Exercise objective: Your answer should be every line of the entries that has the string "this" in it.

Data section:
#####
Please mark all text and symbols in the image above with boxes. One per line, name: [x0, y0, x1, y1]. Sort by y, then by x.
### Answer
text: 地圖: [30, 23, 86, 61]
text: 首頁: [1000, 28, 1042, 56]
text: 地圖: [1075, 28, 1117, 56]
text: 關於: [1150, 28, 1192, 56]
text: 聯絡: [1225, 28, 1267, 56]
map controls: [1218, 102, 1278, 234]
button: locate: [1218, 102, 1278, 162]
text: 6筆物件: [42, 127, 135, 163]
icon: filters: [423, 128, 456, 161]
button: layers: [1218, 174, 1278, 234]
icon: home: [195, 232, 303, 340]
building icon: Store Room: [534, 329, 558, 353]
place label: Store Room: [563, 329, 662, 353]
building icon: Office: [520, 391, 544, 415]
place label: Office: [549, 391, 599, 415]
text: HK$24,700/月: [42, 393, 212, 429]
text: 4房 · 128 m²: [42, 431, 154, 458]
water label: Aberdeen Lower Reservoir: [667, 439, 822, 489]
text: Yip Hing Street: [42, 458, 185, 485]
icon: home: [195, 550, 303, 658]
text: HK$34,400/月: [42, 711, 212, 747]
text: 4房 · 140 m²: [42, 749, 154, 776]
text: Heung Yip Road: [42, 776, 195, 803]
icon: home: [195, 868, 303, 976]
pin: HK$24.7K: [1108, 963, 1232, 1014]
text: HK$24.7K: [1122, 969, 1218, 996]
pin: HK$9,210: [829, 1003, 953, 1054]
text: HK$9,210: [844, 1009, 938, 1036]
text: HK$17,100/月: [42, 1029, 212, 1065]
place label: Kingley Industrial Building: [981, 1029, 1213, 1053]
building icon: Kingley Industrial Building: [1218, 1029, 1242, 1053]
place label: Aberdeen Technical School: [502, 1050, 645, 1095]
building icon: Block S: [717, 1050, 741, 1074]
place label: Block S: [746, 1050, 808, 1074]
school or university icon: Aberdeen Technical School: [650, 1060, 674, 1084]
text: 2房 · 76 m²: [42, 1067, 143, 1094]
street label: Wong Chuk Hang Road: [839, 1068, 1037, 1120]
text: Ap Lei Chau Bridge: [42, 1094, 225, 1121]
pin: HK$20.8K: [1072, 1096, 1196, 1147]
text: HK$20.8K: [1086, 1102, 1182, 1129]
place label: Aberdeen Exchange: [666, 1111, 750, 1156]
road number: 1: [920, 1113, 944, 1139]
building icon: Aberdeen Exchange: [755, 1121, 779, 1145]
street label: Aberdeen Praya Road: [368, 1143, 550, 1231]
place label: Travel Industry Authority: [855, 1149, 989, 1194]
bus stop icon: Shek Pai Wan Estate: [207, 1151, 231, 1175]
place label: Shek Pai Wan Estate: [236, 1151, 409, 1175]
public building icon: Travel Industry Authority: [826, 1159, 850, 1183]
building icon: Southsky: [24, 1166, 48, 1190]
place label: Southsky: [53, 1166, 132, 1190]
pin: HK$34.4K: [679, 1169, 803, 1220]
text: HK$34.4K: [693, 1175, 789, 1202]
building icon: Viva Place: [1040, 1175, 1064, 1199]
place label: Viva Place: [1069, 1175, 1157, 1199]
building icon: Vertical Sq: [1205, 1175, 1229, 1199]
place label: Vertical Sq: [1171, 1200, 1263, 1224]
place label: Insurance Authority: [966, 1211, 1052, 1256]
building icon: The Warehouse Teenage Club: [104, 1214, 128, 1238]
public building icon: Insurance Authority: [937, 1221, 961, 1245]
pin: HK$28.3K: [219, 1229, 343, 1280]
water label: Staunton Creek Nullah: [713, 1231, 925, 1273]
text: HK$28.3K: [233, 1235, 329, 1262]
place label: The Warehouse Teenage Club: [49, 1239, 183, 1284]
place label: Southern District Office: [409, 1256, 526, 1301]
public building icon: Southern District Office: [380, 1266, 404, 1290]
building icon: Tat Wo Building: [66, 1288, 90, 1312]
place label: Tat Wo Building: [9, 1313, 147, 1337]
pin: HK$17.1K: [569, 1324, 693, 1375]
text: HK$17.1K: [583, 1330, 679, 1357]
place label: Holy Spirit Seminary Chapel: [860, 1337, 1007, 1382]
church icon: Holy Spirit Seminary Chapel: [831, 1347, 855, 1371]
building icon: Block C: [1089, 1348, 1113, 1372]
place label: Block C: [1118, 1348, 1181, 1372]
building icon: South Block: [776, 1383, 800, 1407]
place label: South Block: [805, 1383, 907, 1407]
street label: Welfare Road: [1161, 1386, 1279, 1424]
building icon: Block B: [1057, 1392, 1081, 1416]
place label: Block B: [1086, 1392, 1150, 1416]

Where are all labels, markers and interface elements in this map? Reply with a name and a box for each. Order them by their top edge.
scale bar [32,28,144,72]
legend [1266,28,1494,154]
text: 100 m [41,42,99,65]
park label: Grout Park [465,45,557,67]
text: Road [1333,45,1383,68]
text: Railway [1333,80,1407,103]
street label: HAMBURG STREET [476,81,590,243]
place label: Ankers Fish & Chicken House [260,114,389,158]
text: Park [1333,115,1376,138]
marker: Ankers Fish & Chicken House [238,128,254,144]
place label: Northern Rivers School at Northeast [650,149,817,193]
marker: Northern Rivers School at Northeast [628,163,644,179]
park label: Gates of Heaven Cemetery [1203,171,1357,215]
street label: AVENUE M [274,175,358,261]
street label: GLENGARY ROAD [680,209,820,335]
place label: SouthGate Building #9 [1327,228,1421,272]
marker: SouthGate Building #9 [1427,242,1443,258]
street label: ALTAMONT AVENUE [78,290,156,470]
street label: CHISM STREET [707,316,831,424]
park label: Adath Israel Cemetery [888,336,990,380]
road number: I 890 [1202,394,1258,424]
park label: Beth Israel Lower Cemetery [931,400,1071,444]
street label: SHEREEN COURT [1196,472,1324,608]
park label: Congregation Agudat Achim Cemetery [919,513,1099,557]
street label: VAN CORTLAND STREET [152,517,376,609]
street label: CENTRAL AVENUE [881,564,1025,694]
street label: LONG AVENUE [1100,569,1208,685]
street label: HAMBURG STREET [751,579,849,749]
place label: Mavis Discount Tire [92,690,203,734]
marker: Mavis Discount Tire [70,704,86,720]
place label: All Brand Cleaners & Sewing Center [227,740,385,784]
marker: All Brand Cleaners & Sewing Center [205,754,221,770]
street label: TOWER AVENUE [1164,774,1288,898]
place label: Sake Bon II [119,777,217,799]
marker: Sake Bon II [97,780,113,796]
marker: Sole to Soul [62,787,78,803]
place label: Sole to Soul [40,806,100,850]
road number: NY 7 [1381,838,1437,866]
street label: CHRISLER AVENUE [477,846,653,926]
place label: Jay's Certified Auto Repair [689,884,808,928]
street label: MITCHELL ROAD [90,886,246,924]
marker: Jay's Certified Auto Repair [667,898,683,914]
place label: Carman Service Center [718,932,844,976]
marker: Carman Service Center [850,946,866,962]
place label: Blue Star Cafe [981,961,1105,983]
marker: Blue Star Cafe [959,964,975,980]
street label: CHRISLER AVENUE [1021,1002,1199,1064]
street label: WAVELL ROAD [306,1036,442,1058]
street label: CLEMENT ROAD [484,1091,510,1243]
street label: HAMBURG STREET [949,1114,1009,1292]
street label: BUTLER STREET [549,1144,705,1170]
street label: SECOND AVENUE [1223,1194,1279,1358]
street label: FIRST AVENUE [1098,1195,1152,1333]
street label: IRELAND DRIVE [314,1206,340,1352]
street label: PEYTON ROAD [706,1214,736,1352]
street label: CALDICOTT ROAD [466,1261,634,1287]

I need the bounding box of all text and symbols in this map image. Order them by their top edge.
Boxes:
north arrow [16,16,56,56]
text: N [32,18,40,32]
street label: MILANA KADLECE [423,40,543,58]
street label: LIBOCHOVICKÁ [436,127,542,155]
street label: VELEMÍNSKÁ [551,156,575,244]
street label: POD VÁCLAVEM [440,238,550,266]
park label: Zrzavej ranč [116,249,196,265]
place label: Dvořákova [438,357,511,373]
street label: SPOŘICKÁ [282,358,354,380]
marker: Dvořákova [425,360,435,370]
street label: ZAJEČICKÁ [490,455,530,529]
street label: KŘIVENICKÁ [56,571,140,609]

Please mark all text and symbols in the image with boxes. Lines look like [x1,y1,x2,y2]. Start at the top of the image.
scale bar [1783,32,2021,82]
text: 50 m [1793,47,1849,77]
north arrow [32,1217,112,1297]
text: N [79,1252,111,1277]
#####
The answer:
Where are all labels, markers and interface elements in this map? Reply with a name and a box for each. Order them by their top edge.
I need the bounding box of all text and symbols in this map image. Order them by their top edge.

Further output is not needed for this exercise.